Impact of different segmentation parameters on downstream analyses of nuclear features. Segmentation parameters influence the shape and boundary of the 3D objects created and will impact downstream analyses in delivering different results of distinct biological significance. Segmentation parameters which may be question-dependent, should thus be defined at the beginning of each batch processing. (a) image detail of a chromocenter from a DNA-stained nucleus imaged by STED and restored by deconvolution (Figure 4A3): original, no segmentation; S1and S2, Imaris-based surface segmentation using the following parameters: background subtraction, largest sphere diameter = 0.4 µm, surface details = 0.1 µm, manual threshold value 24–97 (S1) or 59–166 (S2), without (S1) or with (S2) ‘split touching object’ function (seed point = 0.26 µm).
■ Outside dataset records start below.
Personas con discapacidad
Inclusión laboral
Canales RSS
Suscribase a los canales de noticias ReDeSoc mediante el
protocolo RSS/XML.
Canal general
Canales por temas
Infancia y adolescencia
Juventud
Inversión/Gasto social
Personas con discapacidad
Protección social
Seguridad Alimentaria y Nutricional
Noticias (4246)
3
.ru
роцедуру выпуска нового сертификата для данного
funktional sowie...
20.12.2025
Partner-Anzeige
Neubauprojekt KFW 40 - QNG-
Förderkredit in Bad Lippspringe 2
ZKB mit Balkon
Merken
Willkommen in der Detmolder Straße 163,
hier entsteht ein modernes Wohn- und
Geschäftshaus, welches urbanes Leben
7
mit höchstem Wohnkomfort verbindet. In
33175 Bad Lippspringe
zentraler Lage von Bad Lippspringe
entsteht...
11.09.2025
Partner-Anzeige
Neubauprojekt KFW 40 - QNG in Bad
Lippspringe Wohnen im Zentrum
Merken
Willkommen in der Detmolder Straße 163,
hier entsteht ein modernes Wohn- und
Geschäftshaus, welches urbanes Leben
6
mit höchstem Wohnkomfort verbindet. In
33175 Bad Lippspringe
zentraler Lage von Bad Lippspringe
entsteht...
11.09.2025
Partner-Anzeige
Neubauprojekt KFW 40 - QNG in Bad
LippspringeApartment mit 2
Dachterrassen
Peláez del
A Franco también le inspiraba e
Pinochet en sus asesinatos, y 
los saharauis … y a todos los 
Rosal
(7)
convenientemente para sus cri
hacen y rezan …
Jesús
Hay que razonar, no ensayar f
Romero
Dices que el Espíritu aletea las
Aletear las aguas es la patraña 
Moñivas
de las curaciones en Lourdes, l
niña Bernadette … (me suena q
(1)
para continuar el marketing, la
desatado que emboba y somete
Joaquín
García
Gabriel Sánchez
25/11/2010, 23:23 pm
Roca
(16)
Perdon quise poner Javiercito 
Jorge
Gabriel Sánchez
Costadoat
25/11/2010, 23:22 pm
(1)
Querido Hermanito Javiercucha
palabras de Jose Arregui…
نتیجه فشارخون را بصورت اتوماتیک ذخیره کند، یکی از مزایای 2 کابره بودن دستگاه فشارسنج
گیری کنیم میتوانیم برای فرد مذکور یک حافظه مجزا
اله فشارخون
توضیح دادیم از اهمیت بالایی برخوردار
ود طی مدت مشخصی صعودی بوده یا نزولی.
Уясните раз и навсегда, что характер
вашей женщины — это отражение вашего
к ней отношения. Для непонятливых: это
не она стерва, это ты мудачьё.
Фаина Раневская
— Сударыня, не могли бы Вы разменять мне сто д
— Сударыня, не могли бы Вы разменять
S1 identifies a large, yet heterogeneously staining CC domain while S2 captures individual subdomains in the CC as shown in the insets (channel masks created on each surface). (b) The results from S1 and S2 are shown at the nuclear scale. Both methods yield different results with distinct biological significance (because they capture different object type) regarding the distribution of fluorescence intensity sum and volume of CCs (left and right graphs, respectively). Graphs computed in ImarisVantage.

Figure 6.

Live-tracking nuclei using the TARDIS pipeline. Growing, intact roots were mounted in physiological medium and imaged with a spinning disk microscope for 5 h. The field of view captured several nuclei, as shown in Figure 1(d). The TARDIS software allows for microscope stage repositioning and live nuclei tracking, facilitating downstream image processing aiming at capturing quantitative changes in nuclear organization. (a) Representative maximum intensity projection of three individual nuclei at indicated time points, scale bar = 10 µm. The last timepoint of trichoblast 1 correspond to 4 h 20 min. (b) Quantitative analysis of nuclear architecture: nuclear volume (left), chromocenter number (middle), and relative heterochromatin volume (RHV) measured from nuclei shown in (a) during the time-lapse experiment.